Do this: Rewrite the lines below, changing each "locality" to "place" and leaving everything else untouched.

# start of Exercise material

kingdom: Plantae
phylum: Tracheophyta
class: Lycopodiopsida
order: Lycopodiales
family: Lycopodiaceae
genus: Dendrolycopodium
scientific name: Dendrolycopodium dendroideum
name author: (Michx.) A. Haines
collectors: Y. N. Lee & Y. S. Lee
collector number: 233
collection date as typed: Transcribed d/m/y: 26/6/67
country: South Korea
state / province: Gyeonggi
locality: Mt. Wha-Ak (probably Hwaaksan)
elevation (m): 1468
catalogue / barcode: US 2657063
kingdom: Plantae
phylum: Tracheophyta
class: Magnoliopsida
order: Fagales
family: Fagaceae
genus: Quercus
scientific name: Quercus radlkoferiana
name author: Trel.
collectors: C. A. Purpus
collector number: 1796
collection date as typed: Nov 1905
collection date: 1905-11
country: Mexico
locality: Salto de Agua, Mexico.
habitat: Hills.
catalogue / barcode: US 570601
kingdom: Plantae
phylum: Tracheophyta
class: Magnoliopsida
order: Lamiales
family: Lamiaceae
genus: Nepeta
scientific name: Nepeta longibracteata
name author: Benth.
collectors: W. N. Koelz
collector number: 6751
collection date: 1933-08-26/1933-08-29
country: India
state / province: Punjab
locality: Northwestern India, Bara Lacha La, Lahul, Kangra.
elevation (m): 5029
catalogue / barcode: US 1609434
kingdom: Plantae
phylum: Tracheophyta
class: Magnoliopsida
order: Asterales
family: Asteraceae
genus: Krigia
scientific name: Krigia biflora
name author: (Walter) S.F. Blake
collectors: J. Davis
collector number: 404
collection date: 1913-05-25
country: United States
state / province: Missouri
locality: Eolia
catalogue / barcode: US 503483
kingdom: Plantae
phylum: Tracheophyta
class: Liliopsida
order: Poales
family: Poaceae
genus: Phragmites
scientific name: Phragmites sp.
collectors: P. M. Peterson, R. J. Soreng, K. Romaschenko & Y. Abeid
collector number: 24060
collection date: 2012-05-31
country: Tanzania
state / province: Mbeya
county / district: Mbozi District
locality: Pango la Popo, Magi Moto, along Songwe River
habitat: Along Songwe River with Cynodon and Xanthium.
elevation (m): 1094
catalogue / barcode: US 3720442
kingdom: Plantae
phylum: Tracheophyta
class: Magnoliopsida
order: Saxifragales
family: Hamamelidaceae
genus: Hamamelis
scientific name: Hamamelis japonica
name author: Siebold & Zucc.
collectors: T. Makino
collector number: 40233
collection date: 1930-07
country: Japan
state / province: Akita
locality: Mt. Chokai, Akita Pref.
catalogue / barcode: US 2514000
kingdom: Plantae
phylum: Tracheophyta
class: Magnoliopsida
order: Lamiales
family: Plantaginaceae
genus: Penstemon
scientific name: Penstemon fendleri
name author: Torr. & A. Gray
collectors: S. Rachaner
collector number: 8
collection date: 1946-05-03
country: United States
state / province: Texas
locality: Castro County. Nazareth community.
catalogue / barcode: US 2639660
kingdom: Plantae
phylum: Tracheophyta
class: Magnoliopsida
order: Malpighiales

# end of Exercise material

Result for this exercise:
kingdom: Plantae
phylum: Tracheophyta
class: Lycopodiopsida
order: Lycopodiales
family: Lycopodiaceae
genus: Dendrolycopodium
scientific name: Dendrolycopodium dendroideum
name author: (Michx.) A. Haines
collectors: Y. N. Lee & Y. S. Lee
collector number: 233
collection date as typed: Transcribed d/m/y: 26/6/67
country: South Korea
state / province: Gyeonggi
place: Mt. Wha-Ak (probably Hwaaksan)
elevation (m): 1468
catalogue / barcode: US 2657063
kingdom: Plantae
phylum: Tracheophyta
class: Magnoliopsida
order: Fagales
family: Fagaceae
genus: Quercus
scientific name: Quercus radlkoferiana
name author: Trel.
collectors: C. A. Purpus
collector number: 1796
collection date as typed: Nov 1905
collection date: 1905-11
country: Mexico
place: Salto de Agua, Mexico.
habitat: Hills.
catalogue / barcode: US 570601
kingdom: Plantae
phylum: Tracheophyta
class: Magnoliopsida
order: Lamiales
family: Lamiaceae
genus: Nepeta
scientific name: Nepeta longibracteata
name author: Benth.
collectors: W. N. Koelz
collector number: 6751
collection date: 1933-08-26/1933-08-29
country: India
state / province: Punjab
place: Northwestern India, Bara Lacha La, Lahul, Kangra.
elevation (m): 5029
catalogue / barcode: US 1609434
kingdom: Plantae
phylum: Tracheophyta
class: Magnoliopsida
order: Asterales
family: Asteraceae
genus: Krigia
scientific name: Krigia biflora
name author: (Walter) S.F. Blake
collectors: J. Davis
collector number: 404
collection date: 1913-05-25
country: United States
state / province: Missouri
place: Eolia
catalogue / barcode: US 503483
kingdom: Plantae
phylum: Tracheophyta
class: Liliopsida
order: Poales
family: Poaceae
genus: Phragmites
scientific name: Phragmites sp.
collectors: P. M. Peterson, R. J. Soreng, K. Romaschenko & Y. Abeid
collector number: 24060
collection date: 2012-05-31
country: Tanzania
state / province: Mbeya
county / district: Mbozi District
place: Pango la Popo, Magi Moto, along Songwe River
habitat: Along Songwe River with Cynodon and Xanthium.
elevation (m): 1094
catalogue / barcode: US 3720442
kingdom: Plantae
phylum: Tracheophyta
class: Magnoliopsida
order: Saxifragales
family: Hamamelidaceae
genus: Hamamelis
scientific name: Hamamelis japonica
name author: Siebold & Zucc.
collectors: T. Makino
collector number: 40233
collection date: 1930-07
country: Japan
state / province: Akita
place: Mt. Chokai, Akita Pref.
catalogue / barcode: US 2514000
kingdom: Plantae
phylum: Tracheophyta
class: Magnoliopsida
order: Lamiales
family: Plantaginaceae
genus: Penstemon
scientific name: Penstemon fendleri
name author: Torr. & A. Gray
collectors: S. Rachaner
collector number: 8
collection date: 1946-05-03
country: United States
state / province: Texas
place: Castro County. Nazareth community.
catalogue / barcode: US 2639660
kingdom: Plantae
phylum: Tracheophyta
class: Magnoliopsida
order: Malpighiales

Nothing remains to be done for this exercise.